(Aim of the task):
Look below for the line containing "right hip: (305, 720)" and the line containing "left wrist: (499, 629)"; repeat exactly those two lines and all lines between them, and nothing else.

START Records to process

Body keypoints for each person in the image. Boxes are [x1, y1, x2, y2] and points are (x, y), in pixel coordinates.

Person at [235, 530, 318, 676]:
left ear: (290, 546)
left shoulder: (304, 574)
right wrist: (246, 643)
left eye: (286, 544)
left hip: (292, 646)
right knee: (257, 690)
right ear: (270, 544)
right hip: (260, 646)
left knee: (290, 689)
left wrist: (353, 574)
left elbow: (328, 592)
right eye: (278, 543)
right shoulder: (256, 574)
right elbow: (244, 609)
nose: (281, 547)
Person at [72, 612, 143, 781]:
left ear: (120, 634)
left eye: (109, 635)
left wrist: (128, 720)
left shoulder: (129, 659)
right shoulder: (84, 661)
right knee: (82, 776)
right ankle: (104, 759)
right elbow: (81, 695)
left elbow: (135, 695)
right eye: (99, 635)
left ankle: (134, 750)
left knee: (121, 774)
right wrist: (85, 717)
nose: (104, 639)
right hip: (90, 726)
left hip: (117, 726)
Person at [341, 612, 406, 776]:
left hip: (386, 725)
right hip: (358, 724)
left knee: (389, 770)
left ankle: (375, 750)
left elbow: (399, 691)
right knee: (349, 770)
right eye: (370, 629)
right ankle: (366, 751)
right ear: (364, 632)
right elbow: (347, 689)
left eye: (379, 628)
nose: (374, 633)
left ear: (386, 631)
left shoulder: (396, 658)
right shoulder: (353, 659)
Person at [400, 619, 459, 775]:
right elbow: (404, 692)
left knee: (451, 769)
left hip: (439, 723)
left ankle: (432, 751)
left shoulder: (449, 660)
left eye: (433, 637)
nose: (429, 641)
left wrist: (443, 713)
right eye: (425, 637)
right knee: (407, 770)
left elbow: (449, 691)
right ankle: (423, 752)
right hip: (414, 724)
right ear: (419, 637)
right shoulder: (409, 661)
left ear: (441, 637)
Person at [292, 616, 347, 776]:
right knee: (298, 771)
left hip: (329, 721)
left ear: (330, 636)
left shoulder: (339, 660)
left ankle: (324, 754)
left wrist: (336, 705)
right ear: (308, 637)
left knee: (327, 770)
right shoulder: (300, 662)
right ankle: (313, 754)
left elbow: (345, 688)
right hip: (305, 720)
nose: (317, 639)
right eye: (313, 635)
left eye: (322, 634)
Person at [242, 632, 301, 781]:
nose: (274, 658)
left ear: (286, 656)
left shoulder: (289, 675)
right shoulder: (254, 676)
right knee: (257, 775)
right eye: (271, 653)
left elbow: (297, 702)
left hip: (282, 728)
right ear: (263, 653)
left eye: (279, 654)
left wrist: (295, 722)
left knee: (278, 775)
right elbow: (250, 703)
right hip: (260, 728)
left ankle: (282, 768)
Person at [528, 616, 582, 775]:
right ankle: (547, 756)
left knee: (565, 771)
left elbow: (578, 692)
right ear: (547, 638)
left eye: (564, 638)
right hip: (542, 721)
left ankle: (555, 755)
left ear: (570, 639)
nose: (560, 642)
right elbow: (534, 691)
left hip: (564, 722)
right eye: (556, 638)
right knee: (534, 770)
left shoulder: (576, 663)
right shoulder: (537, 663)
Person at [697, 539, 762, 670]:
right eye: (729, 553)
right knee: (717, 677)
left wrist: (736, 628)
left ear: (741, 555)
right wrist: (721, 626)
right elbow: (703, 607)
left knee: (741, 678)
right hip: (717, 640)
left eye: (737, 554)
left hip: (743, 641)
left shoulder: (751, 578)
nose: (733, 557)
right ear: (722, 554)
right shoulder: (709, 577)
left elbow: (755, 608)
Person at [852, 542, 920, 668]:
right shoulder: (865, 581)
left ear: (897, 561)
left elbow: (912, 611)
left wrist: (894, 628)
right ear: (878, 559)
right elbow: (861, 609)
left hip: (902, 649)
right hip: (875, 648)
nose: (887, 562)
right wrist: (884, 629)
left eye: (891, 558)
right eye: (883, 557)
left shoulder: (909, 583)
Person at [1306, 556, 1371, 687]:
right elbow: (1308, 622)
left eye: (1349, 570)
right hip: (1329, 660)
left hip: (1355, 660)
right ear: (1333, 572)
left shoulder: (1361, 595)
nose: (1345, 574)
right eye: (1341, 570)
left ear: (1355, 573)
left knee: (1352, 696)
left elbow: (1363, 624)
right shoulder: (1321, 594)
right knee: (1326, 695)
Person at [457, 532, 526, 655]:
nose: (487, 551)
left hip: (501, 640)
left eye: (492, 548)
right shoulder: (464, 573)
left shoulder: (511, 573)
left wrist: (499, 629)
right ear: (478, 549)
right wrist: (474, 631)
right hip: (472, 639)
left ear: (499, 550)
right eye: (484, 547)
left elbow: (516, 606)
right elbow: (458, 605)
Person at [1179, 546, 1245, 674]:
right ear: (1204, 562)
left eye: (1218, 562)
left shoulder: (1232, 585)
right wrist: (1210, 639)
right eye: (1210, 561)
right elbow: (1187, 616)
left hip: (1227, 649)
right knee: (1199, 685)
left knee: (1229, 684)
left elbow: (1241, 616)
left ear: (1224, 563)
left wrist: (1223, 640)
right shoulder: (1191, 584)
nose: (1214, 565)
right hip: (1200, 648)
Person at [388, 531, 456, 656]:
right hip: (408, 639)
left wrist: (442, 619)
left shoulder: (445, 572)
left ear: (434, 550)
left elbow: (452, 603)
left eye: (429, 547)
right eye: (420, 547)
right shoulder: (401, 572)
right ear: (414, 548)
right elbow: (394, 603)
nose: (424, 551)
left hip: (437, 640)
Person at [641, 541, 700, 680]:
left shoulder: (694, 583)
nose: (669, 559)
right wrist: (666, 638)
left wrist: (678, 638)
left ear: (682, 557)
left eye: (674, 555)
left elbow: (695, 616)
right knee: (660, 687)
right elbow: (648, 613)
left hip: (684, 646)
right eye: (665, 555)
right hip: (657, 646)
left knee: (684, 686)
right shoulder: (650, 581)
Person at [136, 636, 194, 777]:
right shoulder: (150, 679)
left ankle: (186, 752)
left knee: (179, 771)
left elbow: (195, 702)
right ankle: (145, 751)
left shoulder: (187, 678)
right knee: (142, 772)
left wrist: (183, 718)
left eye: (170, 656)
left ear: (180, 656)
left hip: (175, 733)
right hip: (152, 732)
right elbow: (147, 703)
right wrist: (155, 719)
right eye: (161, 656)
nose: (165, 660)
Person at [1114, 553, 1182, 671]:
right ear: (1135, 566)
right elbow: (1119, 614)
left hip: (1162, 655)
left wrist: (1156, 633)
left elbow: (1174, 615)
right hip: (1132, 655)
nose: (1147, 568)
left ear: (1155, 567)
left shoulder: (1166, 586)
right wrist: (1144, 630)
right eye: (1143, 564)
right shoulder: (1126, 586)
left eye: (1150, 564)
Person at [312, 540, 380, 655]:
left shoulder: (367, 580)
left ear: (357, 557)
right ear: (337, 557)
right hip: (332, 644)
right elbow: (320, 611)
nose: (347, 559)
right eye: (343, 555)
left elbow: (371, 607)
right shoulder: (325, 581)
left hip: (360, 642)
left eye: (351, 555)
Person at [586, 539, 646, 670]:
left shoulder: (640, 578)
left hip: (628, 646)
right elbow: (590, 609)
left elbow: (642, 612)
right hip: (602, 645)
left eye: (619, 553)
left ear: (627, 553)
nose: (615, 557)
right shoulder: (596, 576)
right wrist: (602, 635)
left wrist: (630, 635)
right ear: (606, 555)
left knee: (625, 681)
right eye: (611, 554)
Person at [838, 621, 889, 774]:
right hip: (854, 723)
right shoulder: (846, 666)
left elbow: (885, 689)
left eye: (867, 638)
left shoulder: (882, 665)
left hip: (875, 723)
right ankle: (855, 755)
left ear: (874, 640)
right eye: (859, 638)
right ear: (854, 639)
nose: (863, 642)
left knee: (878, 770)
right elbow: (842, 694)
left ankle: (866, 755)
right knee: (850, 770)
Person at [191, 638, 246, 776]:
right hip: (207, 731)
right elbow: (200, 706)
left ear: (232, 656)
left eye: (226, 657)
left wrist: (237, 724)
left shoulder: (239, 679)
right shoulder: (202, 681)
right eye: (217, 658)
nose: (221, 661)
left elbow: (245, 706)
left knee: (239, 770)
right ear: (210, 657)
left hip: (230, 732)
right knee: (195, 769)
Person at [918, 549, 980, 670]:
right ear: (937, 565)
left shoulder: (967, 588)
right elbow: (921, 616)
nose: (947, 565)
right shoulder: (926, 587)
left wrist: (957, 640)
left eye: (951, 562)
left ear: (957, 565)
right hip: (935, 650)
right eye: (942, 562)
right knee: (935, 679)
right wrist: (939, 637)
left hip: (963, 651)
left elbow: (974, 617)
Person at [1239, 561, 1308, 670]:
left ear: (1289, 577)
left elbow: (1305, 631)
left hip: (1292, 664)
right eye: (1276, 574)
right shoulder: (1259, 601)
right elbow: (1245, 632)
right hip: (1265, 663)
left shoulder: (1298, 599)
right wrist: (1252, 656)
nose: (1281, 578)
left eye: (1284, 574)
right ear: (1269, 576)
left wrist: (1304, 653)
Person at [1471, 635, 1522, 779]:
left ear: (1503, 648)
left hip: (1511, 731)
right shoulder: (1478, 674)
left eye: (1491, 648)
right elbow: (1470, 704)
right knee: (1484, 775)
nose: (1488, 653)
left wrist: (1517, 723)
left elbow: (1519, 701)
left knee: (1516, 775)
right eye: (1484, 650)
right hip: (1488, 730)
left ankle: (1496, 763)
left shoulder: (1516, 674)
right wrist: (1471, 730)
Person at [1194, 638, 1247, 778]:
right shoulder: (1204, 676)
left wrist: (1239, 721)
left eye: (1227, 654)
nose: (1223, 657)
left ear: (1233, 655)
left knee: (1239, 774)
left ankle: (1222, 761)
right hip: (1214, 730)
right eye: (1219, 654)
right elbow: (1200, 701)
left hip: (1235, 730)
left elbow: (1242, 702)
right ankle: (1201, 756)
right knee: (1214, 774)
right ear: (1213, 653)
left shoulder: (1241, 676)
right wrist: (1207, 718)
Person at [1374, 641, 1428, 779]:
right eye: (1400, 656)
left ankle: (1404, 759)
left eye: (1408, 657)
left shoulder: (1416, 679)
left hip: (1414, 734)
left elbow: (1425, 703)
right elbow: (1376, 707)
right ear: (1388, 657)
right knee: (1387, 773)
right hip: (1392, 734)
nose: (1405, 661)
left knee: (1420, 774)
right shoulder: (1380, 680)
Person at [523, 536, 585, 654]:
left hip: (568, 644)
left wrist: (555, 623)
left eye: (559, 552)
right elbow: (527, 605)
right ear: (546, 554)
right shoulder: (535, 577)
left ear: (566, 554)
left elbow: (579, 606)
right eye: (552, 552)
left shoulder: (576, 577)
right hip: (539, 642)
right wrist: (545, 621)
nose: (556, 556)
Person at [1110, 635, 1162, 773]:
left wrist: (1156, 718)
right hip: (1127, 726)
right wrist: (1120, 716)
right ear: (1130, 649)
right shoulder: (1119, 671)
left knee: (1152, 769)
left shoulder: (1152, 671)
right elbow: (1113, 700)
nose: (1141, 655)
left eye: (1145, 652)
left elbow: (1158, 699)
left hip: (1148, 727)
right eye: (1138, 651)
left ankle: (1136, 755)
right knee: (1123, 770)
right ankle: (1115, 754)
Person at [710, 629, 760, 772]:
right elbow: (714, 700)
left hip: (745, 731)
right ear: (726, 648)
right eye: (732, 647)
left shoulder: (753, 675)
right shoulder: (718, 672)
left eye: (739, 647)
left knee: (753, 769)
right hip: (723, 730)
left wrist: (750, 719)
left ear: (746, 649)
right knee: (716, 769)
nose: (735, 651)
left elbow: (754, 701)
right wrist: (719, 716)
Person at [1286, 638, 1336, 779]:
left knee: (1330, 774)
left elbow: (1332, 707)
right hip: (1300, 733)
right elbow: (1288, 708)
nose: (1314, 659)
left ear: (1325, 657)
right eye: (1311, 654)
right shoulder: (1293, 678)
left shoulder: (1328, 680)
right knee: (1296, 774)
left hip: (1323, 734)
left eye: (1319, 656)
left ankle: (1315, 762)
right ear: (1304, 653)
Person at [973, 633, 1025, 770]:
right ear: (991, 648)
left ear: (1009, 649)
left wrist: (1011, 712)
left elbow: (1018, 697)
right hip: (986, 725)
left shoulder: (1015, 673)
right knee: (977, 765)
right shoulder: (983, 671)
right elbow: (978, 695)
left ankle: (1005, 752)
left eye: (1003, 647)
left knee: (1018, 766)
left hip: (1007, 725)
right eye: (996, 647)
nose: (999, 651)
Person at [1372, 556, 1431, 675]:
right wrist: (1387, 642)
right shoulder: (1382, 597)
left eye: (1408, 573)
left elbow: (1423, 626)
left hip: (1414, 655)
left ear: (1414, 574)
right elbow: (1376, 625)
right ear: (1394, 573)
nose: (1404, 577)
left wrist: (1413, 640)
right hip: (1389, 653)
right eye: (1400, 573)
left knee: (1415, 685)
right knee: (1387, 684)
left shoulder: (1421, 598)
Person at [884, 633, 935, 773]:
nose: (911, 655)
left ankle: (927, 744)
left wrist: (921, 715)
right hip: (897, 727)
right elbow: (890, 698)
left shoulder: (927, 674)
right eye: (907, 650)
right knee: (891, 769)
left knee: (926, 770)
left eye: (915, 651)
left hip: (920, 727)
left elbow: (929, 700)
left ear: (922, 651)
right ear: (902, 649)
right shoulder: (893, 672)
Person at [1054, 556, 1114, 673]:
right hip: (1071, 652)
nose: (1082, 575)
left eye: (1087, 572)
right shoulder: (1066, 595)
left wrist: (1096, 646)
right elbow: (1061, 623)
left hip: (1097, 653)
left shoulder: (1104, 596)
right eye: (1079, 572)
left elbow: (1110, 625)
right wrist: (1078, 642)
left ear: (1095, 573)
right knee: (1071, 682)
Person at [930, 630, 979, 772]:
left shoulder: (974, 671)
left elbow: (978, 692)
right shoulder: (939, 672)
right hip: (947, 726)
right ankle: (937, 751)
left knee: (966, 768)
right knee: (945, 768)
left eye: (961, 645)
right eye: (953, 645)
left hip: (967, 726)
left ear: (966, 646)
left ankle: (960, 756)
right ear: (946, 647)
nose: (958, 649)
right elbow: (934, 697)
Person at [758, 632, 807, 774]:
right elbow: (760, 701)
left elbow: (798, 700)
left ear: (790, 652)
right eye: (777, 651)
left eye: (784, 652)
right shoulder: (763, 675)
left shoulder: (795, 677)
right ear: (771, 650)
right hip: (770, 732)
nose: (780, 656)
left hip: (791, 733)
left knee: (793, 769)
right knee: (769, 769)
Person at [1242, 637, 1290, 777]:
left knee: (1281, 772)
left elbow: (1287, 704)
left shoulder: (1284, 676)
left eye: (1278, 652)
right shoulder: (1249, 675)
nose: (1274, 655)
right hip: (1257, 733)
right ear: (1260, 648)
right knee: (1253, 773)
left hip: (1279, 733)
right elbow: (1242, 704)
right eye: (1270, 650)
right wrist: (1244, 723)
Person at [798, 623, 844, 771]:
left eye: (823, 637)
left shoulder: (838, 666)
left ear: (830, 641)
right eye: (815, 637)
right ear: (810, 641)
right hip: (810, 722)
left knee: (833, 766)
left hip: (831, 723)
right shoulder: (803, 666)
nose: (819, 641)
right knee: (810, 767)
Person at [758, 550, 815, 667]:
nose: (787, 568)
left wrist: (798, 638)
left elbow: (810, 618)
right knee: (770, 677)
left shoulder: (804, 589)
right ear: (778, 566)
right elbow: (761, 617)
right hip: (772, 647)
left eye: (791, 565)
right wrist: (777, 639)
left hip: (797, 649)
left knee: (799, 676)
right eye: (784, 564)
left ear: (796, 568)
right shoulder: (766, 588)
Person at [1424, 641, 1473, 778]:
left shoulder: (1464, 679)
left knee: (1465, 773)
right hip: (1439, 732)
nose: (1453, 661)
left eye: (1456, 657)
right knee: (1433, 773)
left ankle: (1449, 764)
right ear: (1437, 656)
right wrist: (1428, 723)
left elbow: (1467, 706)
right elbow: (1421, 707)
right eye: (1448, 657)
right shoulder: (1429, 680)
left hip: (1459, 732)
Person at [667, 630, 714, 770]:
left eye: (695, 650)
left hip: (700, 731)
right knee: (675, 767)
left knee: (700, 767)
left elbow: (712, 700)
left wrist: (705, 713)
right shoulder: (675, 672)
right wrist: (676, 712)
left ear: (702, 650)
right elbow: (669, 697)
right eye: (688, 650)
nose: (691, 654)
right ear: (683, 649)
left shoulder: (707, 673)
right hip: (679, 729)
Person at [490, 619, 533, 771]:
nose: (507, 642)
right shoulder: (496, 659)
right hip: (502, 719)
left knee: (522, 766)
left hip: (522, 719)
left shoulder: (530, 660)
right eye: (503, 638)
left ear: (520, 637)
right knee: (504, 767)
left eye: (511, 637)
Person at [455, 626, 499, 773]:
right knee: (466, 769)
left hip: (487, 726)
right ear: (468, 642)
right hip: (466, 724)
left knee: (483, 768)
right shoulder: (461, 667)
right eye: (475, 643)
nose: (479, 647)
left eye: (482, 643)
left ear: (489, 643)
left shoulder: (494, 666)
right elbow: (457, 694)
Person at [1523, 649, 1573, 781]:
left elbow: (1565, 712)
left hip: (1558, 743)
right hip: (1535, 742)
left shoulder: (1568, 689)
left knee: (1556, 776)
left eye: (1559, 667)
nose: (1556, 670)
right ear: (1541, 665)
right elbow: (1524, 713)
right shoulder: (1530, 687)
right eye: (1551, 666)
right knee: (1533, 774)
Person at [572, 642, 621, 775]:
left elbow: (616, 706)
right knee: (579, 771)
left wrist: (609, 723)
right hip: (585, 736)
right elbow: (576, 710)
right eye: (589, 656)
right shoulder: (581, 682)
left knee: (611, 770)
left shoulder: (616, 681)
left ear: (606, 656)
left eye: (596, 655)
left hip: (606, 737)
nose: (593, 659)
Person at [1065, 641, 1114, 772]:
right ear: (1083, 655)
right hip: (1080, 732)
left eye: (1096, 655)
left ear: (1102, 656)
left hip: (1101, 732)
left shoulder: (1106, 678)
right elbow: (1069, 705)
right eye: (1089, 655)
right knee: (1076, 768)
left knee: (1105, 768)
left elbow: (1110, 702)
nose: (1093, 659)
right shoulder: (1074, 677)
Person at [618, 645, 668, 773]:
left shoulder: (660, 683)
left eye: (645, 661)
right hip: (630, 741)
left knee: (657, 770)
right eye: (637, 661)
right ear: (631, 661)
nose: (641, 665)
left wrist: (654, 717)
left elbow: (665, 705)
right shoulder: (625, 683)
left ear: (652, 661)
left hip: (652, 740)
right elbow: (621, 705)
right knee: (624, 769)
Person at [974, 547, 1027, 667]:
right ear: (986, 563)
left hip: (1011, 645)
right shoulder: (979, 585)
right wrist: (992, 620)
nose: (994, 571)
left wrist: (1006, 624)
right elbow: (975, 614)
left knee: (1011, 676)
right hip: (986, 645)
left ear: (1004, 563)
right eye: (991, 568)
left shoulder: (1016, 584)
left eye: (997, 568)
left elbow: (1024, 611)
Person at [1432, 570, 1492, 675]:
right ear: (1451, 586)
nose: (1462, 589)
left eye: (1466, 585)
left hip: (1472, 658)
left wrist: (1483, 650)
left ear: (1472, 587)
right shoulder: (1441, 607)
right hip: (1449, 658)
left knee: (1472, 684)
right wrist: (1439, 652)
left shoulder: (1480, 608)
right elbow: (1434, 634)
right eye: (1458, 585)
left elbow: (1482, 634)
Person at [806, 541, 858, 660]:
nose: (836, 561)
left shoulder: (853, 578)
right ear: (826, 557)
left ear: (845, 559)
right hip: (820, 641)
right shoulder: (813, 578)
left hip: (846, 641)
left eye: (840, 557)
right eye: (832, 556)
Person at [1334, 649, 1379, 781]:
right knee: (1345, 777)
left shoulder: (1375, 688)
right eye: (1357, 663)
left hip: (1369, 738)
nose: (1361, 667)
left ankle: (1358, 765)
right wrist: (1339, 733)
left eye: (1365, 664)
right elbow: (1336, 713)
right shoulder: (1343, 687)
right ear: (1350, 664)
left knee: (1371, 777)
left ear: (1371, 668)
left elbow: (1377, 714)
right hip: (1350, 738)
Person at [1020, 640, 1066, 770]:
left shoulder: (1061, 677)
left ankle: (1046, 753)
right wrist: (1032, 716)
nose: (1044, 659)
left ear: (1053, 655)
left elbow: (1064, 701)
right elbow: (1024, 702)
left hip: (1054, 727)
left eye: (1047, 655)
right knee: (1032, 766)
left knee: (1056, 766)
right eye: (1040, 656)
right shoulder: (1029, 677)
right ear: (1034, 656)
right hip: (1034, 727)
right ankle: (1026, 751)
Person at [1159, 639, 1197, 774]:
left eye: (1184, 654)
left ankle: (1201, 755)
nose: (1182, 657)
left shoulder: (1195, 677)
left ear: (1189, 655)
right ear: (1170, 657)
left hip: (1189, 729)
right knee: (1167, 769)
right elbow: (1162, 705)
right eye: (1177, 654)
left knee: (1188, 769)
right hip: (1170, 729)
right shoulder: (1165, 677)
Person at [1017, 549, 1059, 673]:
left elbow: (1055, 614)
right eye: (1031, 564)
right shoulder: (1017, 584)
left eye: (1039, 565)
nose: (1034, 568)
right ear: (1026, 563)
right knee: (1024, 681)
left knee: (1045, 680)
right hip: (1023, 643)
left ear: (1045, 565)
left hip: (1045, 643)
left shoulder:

END Records to process

(Exercise response):
right hip: (305, 720)
nose: (317, 639)
right eye: (313, 635)
left eye: (322, 634)
Person at [242, 632, 301, 781]:
nose: (274, 658)
left ear: (286, 656)
left shoulder: (289, 675)
right shoulder: (254, 676)
right knee: (257, 775)
right eye: (271, 653)
left elbow: (297, 702)
left hip: (282, 728)
right ear: (263, 653)
left eye: (279, 654)
left wrist: (295, 722)
left knee: (278, 775)
right elbow: (250, 703)
right hip: (260, 728)
left ankle: (282, 768)
Person at [528, 616, 582, 775]:
right ankle: (547, 756)
left knee: (565, 771)
left elbow: (578, 692)
right ear: (547, 638)
left eye: (564, 638)
right hip: (542, 721)
left ankle: (555, 755)
left ear: (570, 639)
nose: (560, 642)
right elbow: (534, 691)
left hip: (564, 722)
right eye: (556, 638)
right knee: (534, 770)
left shoulder: (576, 663)
right shoulder: (537, 663)
Person at [697, 539, 762, 670]:
right eye: (729, 553)
right knee: (717, 677)
left wrist: (736, 628)
left ear: (741, 555)
right wrist: (721, 626)
right elbow: (703, 607)
left knee: (741, 678)
right hip: (717, 640)
left eye: (737, 554)
left hip: (743, 641)
left shoulder: (751, 578)
nose: (733, 557)
right ear: (722, 554)
right shoulder: (709, 577)
left elbow: (755, 608)
Person at [852, 542, 920, 668]:
right shoulder: (865, 581)
left ear: (897, 561)
left elbow: (912, 611)
left wrist: (894, 628)
right ear: (878, 559)
right elbow: (861, 609)
left hip: (902, 649)
right hip: (875, 648)
nose: (887, 562)
right wrist: (884, 629)
left eye: (891, 558)
right eye: (883, 557)
left shoulder: (909, 583)
Person at [1306, 556, 1371, 687]:
right elbow: (1308, 622)
left eye: (1349, 570)
right hip: (1329, 660)
left hip: (1355, 660)
right ear: (1333, 572)
left shoulder: (1361, 595)
nose: (1345, 574)
right eye: (1341, 570)
left ear: (1355, 573)
left knee: (1352, 696)
left elbow: (1363, 624)
right shoulder: (1321, 594)
right knee: (1326, 695)
Person at [457, 532, 526, 655]:
nose: (487, 551)
left hip: (501, 640)
left eye: (492, 548)
right shoulder: (464, 573)
left shoulder: (511, 573)
left wrist: (499, 629)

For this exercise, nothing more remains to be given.